::: Source data :::

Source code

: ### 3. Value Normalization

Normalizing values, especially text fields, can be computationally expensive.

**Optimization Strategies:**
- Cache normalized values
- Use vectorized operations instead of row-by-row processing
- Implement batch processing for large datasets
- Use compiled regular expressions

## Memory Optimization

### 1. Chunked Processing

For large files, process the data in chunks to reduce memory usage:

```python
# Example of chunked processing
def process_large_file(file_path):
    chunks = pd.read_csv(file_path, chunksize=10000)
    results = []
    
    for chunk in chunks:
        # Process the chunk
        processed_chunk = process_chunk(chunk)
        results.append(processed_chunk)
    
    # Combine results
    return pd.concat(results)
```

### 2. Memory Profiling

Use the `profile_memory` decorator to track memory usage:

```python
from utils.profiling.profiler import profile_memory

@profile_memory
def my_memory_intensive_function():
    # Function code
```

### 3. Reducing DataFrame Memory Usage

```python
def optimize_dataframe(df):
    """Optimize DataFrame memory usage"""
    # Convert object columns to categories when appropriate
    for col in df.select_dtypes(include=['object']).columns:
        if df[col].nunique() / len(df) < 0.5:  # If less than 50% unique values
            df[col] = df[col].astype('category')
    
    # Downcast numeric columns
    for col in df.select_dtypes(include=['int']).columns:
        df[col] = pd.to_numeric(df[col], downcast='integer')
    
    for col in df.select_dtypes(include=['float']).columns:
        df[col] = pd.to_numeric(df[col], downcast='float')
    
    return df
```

:::
::: Source data :::

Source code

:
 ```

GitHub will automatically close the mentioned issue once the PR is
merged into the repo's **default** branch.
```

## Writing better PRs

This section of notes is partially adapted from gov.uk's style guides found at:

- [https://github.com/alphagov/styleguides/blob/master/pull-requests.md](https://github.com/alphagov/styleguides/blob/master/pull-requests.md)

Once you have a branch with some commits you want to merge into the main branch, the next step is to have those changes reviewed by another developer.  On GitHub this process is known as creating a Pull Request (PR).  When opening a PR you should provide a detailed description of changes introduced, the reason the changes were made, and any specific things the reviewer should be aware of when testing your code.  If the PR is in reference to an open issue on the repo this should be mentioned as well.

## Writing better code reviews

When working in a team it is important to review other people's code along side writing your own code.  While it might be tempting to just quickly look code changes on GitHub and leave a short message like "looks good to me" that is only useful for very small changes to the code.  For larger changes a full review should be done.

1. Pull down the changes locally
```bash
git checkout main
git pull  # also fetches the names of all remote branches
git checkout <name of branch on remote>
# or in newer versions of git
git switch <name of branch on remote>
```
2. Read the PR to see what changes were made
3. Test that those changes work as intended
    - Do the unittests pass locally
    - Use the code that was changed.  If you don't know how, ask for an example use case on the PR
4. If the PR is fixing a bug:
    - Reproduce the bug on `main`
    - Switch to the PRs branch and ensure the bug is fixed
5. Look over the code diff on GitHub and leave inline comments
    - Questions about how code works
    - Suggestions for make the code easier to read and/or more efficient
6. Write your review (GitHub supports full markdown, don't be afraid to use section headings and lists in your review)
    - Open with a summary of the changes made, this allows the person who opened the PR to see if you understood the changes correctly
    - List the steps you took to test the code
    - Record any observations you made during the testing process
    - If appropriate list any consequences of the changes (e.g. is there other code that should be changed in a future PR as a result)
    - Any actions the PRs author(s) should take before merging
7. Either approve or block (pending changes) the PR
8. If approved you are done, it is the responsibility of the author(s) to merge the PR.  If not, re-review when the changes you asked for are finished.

:::
::: Source data :::

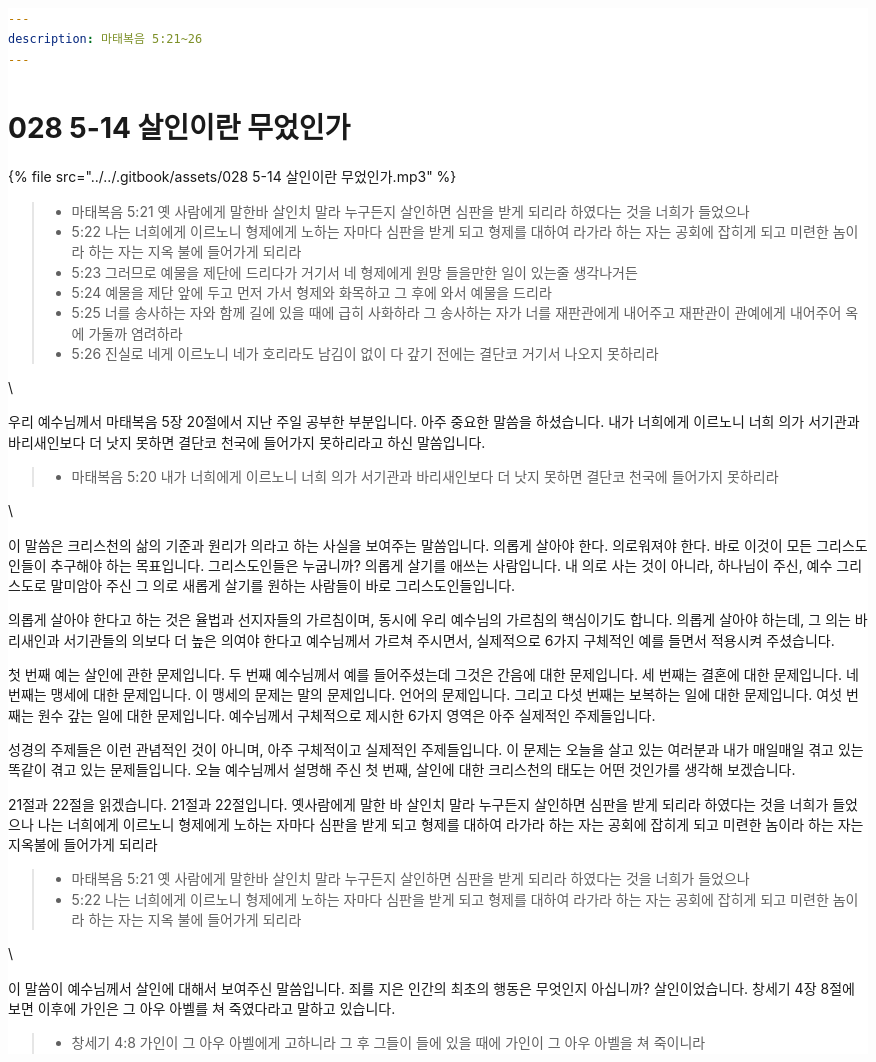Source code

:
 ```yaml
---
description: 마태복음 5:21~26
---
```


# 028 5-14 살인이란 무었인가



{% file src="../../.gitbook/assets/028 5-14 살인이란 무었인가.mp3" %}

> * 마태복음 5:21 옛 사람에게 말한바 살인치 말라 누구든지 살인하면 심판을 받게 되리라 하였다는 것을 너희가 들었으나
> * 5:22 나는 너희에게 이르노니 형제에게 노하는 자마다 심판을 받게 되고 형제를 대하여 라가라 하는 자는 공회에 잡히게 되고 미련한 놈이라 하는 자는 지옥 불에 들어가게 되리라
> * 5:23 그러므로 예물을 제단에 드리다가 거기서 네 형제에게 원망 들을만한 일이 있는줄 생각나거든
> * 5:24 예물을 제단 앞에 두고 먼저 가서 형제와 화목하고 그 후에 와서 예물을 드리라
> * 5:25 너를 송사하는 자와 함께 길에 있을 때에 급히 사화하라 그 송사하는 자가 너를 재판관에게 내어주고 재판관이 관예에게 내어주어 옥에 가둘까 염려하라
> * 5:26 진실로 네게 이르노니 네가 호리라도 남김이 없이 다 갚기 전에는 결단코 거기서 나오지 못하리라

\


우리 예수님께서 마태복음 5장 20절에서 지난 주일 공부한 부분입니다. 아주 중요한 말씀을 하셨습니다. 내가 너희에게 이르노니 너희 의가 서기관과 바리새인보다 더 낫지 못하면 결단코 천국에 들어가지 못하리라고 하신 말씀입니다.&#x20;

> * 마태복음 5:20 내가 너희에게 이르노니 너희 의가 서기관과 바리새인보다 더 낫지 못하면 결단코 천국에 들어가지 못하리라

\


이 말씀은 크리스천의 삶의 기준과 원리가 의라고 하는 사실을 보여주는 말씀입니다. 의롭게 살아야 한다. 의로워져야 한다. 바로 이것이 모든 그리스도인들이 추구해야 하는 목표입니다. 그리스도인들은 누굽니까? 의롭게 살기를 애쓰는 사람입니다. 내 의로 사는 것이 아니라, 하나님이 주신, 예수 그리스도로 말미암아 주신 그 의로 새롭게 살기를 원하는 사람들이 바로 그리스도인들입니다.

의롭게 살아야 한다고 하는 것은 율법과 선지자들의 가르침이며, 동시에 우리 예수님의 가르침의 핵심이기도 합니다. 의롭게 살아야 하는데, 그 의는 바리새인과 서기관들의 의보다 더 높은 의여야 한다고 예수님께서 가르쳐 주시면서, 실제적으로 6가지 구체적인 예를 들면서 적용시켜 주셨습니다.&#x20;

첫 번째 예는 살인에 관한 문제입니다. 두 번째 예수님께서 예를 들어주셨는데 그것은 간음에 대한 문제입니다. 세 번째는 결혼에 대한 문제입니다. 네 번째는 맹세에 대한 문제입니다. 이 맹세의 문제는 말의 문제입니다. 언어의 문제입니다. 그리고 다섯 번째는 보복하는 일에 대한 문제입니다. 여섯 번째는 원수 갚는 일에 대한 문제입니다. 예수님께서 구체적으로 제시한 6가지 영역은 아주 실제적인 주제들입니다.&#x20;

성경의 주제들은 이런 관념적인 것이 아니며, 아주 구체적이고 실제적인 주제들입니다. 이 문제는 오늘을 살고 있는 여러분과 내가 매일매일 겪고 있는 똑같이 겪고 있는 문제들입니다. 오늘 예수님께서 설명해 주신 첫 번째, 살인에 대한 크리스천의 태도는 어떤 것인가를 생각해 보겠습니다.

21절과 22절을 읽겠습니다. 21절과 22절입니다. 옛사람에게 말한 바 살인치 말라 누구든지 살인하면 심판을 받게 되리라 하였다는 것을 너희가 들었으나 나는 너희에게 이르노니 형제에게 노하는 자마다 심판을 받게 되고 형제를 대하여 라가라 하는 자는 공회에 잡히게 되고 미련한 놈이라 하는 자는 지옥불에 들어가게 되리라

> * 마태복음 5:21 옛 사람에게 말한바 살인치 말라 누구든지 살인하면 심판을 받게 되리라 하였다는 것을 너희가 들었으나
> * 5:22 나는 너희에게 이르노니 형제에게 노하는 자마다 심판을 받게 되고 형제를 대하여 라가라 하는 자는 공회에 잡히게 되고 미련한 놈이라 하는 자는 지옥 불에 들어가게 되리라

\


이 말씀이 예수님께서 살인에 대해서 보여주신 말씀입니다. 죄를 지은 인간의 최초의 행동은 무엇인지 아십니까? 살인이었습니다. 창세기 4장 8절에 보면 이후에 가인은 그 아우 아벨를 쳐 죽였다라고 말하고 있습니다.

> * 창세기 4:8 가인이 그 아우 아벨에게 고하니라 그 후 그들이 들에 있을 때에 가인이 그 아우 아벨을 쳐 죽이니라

:::

Work to be completed:
Look through the entries above. Copy out every line holding the word "appropriate".

Result for this exercise:
    # Convert object columns to categories when appropriate
    - If appropriate list any consequences of the changes (e.g. is there other code that should be changed in a future PR as a result)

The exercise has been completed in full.